A central metaphor lies at the heart of this debut novel: a lioness, against all empirically derived expectation, guarding a young gazelle in the savanna for a period of days as tense as a knife's edge, protecting the fawn and yet holding it hostage. Our protagonist Jonas, the young war-afflicted refugee (or alternately: displaced person) of an unnamed conflict in an unnamed Muslim land, has come to the United States under the auspices of a humanitarian relief organization. American might destroys his family and village; American conscience gives him new opportunity.

Jonas subsequently struggles to find a foothold in his new home, with the secrets of those black days between the attack and his rescue haunting each waking moment and often carrying him into some deaf and speechless chasm. "Where does your mind go?" repeats his counselor Paul, who specializes in Post-Traumatic Stress Disorder, urging Jonas to shed light on these memories, to unburden his story. But in the end, as with each of the relationships in this novel, their dynamic slides from protector/protected into mutual threat as the truth of the past becomes menacingly clear.
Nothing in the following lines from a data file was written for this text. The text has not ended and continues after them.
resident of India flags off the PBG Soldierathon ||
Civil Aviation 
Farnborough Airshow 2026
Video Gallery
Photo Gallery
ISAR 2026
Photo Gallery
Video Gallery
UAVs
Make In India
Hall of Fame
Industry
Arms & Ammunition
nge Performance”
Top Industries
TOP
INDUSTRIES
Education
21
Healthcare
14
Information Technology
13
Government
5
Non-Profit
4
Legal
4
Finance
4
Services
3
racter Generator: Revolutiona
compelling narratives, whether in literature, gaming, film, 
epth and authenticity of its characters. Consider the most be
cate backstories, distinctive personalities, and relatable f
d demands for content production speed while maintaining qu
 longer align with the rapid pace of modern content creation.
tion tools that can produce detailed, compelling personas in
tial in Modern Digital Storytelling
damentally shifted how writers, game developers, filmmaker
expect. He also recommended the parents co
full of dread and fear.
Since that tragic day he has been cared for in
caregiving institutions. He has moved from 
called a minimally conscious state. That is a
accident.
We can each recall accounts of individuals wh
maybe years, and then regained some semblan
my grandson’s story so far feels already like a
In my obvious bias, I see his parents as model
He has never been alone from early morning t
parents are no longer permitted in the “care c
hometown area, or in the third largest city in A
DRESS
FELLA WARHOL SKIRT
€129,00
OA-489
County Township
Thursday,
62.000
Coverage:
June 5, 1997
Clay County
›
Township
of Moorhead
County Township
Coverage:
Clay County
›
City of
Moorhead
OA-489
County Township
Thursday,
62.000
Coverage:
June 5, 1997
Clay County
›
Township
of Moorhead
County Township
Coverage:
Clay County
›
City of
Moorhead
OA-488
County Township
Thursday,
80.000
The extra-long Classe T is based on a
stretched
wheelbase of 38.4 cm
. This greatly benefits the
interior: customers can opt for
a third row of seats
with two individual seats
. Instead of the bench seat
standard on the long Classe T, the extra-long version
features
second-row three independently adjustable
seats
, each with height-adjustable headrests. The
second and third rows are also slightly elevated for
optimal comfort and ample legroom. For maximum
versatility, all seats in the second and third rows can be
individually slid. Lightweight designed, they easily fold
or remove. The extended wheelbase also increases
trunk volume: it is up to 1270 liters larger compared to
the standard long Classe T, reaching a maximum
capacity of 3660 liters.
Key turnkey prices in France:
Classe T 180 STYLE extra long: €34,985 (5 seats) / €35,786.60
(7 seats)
Dau's prose is crisp and fluid and never wavers, but neither does it take many risks. His characters' stories are digestible even in their isolation and horror, his themes clear—for this Dau deserves praise as a scrivener and wordsmith. However, those characters never quite rise in relief from their journalistic counterparts (Dau spent a decade in post-war reconstruction and development and presumably drew from lived experience rather than headlines, though not with differentiable results), and the reader is left watching a shadow play instead of peering into the diorama the author seems to have intended.